▸ Input rows

------

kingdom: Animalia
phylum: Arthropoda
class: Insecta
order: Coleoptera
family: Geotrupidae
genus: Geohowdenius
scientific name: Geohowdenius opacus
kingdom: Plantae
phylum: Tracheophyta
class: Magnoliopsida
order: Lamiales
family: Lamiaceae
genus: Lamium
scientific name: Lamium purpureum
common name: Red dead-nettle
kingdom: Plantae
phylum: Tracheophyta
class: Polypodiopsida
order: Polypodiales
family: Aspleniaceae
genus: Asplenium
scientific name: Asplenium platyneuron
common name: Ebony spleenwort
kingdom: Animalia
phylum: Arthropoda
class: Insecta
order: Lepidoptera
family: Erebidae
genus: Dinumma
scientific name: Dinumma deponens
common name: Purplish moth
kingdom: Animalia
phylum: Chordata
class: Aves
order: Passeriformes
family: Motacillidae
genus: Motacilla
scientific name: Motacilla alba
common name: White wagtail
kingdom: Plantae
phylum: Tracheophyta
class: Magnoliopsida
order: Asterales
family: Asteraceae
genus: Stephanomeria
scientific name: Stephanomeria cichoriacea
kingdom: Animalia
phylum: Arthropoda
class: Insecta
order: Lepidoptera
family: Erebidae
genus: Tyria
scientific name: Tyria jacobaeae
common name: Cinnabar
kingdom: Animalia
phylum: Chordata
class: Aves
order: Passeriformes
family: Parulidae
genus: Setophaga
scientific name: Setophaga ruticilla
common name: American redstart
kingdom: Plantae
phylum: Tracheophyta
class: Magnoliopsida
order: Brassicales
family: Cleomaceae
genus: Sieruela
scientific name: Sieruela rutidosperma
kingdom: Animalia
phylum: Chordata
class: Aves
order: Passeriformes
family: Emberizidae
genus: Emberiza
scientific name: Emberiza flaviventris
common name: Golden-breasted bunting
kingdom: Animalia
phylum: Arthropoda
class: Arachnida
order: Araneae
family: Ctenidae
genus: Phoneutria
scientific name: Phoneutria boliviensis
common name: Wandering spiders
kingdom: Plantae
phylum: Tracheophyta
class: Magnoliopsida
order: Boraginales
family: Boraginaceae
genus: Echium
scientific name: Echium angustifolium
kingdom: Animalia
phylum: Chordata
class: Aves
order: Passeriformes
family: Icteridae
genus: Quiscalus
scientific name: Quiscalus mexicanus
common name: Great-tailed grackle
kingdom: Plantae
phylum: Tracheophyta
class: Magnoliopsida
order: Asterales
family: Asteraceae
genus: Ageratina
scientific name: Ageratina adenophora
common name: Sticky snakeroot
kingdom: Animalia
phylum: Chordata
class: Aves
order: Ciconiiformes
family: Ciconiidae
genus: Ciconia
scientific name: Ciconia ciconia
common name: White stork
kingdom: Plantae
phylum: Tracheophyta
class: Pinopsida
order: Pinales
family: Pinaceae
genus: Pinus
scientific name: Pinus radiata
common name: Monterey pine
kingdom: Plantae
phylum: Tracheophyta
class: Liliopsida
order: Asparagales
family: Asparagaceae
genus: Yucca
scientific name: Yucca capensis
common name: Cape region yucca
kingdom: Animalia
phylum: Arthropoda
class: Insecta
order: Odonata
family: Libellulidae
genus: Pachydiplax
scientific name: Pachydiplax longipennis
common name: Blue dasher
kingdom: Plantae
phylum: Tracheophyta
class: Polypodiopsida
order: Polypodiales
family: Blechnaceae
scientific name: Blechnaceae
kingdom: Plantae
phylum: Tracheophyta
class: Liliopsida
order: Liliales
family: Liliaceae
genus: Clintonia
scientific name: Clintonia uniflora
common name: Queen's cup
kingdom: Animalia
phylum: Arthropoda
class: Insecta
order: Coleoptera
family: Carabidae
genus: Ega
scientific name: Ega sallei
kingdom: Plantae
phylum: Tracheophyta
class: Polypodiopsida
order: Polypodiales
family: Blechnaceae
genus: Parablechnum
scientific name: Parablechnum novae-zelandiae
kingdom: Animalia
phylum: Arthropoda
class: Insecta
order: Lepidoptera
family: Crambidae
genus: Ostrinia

------

▸ Goal of the exercise
Revise all of these lines so that "common name" becomes "vernacular name" wherever it appears, leaving everything else unchanged.

▸ Task solution
kingdom: Animalia
phylum: Arthropoda
class: Insecta
order: Coleoptera
family: Geotrupidae
genus: Geohowdenius
scientific name: Geohowdenius opacus
kingdom: Plantae
phylum: Tracheophyta
class: Magnoliopsida
order: Lamiales
family: Lamiaceae
genus: Lamium
scientific name: Lamium purpureum
vernacular name: Red dead-nettle
kingdom: Plantae
phylum: Tracheophyta
class: Polypodiopsida
order: Polypodiales
family: Aspleniaceae
genus: Asplenium
scientific name: Asplenium platyneuron
vernacular name: Ebony spleenwort
kingdom: Animalia
phylum: Arthropoda
class: Insecta
order: Lepidoptera
family: Erebidae
genus: Dinumma
scientific name: Dinumma deponens
vernacular name: Purplish moth
kingdom: Animalia
phylum: Chordata
class: Aves
order: Passeriformes
family: Motacillidae
genus: Motacilla
scientific name: Motacilla alba
vernacular name: White wagtail
kingdom: Plantae
phylum: Tracheophyta
class: Magnoliopsida
order: Asterales
family: Asteraceae
genus: Stephanomeria
scientific name: Stephanomeria cichoriacea
kingdom: Animalia
phylum: Arthropoda
class: Insecta
order: Lepidoptera
family: Erebidae
genus: Tyria
scientific name: Tyria jacobaeae
vernacular name: Cinnabar
kingdom: Animalia
phylum: Chordata
class: Aves
order: Passeriformes
family: Parulidae
genus: Setophaga
scientific name: Setophaga ruticilla
vernacular name: American redstart
kingdom: Plantae
phylum: Tracheophyta
class: Magnoliopsida
order: Brassicales
family: Cleomaceae
genus: Sieruela
scientific name: Sieruela rutidosperma
kingdom: Animalia
phylum: Chordata
class: Aves
order: Passeriformes
family: Emberizidae
genus: Emberiza
scientific name: Emberiza flaviventris
vernacular name: Golden-breasted bunting
kingdom: Animalia
phylum: Arthropoda
class: Arachnida
order: Araneae
family: Ctenidae
genus: Phoneutria
scientific name: Phoneutria boliviensis
vernacular name: Wandering spiders
kingdom: Plantae
phylum: Tracheophyta
class: Magnoliopsida
order: Boraginales
family: Boraginaceae
genus: Echium
scientific name: Echium angustifolium
kingdom: Animalia
phylum: Chordata
class: Aves
order: Passeriformes
family: Icteridae
genus: Quiscalus
scientific name: Quiscalus mexicanus
vernacular name: Great-tailed grackle
kingdom: Plantae
phylum: Tracheophyta
class: Magnoliopsida
order: Asterales
family: Asteraceae
genus: Ageratina
scientific name: Ageratina adenophora
vernacular name: Sticky snakeroot
kingdom: Animalia
phylum: Chordata
class: Aves
order: Ciconiiformes
family: Ciconiidae
genus: Ciconia
scientific name: Ciconia ciconia
vernacular name: White stork
kingdom: Plantae
phylum: Tracheophyta
class: Pinopsida
order: Pinales
family: Pinaceae
genus: Pinus
scientific name: Pinus radiata
vernacular name: Monterey pine
kingdom: Plantae
phylum: Tracheophyta
class: Liliopsida
order: Asparagales
family: Asparagaceae
genus: Yucca
scientific name: Yucca capensis
vernacular name: Cape region yucca
kingdom: Animalia
phylum: Arthropoda
class: Insecta
order: Odonata
family: Libellulidae
genus: Pachydiplax
scientific name: Pachydiplax longipennis
vernacular name: Blue dasher
kingdom: Plantae
phylum: Tracheophyta
class: Polypodiopsida
order: Polypodiales
family: Blechnaceae
scientific name: Blechnaceae
kingdom: Plantae
phylum: Tracheophyta
class: Liliopsida
order: Liliales
family: Liliaceae
genus: Clintonia
scientific name: Clintonia uniflora
vernacular name: Queen's cup
kingdom: Animalia
phylum: Arthropoda
class: Insecta
order: Coleoptera
family: Carabidae
genus: Ega
scientific name: Ega sallei
kingdom: Plantae
phylum: Tracheophyta
class: Polypodiopsida
order: Polypodiales
family: Blechnaceae
genus: Parablechnum
scientific name: Parablechnum novae-zelandiae
kingdom: Animalia
phylum: Arthropoda
class: Insecta
order: Lepidoptera
family: Crambidae
genus: Ostrinia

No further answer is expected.